### Task prompt
Where does the word "Versaflo" show up in the data? Please find each such line and copy it.

### Data to examine
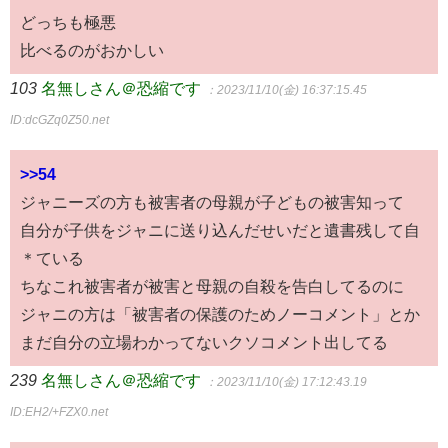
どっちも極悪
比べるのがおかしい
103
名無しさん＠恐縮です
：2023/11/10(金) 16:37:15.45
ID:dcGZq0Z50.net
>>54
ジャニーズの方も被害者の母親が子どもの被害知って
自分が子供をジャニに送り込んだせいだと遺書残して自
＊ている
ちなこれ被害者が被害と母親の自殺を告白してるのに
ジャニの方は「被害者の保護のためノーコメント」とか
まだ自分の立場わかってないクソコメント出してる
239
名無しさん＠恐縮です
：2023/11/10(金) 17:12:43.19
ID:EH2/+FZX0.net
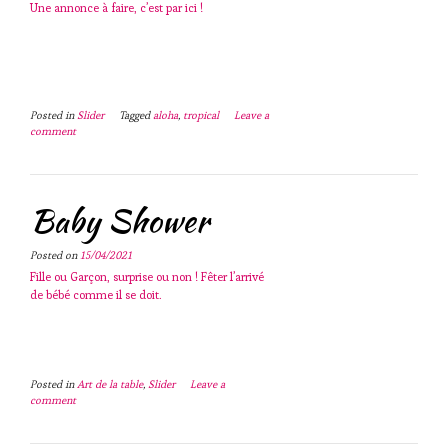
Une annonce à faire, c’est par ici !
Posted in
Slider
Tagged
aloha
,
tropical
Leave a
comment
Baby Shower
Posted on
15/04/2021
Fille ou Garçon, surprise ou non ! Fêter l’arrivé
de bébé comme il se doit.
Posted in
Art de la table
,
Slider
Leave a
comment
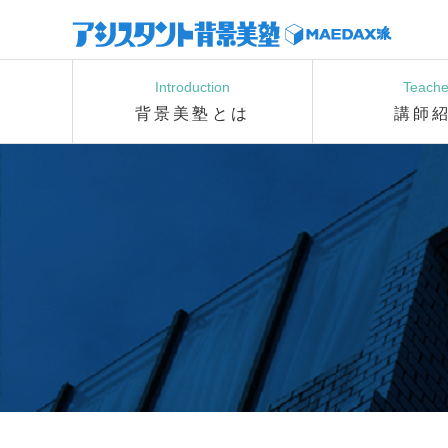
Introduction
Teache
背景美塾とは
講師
* * *
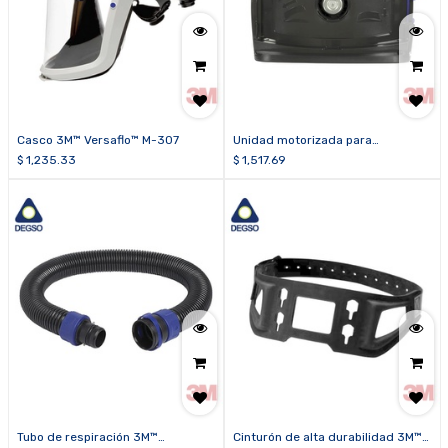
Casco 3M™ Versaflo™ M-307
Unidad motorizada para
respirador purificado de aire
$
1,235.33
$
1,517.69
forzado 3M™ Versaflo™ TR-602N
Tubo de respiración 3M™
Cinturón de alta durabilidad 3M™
---
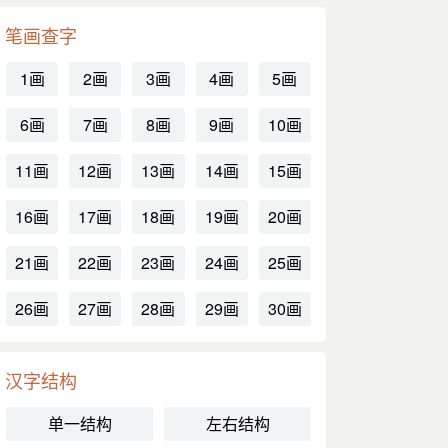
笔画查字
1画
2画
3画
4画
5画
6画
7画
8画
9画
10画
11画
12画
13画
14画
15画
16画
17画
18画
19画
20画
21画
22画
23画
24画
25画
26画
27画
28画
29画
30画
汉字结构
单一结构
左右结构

### Response
Casco 3M™ Versaflo™ M-307
forzado 3M™ Versaflo™ TR-602N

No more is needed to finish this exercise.